OMB Watch, a fierce FOI advocacy group, says EPA has been working hard — and often successfully — to push hitherto restricted data out to the public.
After a decade of growing restrictions on EPA data — could it be true?
"The Obama administration has made government transparency a high priority in its early months," OMB Watch wrote, "and of all the federal agencies, the U.S. Environmental Protection Agency (EPA) appears to be making the quickest progress in turning rhetoric into action. Across a range of issues, the EPA is taking proactive steps to improve transparency, collecting and releasing to the public important environmental data needed to protect the environment and public health."
OMB Watch pointed out that EPA is actively publishing such information on its own initiative, in contrast to other agencies, some of whom still publish data in response to FOIA requests and lawsuits.
Examples cited by OMB Watch include the earliest-ever release of TRI data (for year 2008), monitoring data on atrazine in water, monitoring data on air pollution near schools, and an extensive suite of information about coal-ash disposal and its possible risks.

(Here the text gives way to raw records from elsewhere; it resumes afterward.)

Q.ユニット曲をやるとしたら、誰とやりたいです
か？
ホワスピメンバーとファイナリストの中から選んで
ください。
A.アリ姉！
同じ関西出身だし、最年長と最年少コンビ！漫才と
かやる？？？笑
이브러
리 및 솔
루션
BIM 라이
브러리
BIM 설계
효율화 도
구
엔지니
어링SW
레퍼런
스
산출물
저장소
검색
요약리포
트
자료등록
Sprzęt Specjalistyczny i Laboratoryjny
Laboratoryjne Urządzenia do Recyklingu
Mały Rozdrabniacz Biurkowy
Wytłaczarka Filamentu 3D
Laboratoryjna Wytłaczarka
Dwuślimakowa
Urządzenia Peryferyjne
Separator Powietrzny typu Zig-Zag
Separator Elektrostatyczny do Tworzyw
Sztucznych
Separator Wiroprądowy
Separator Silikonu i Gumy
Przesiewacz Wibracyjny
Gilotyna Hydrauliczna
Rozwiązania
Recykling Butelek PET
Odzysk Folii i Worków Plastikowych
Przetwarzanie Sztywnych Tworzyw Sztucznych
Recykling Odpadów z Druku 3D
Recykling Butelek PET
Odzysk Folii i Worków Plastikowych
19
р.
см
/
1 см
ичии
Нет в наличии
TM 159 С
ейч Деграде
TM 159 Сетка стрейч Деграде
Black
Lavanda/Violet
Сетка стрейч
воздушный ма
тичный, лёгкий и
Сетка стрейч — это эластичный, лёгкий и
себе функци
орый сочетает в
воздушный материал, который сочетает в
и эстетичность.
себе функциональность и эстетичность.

The group also said that EPA did a good job publishing data about some $7 billion in stimulus spending.
"Overall, the recent actions are a welcome change in openness from EPA," OMB Watch said. But the transparent "fishbowl" declared by EPA Administrator Lisa P. Jackson in an April 24, 2009, memo may still be a bit cloudy. "It is not clear that these disparate actions comprise a coherent, uniform policy for public disclosure of environmental information," OMB Watch wrote.
- "EPA Pushing Data Out to the Public," OMB Watcher, OMB Watch, September 15, 2009.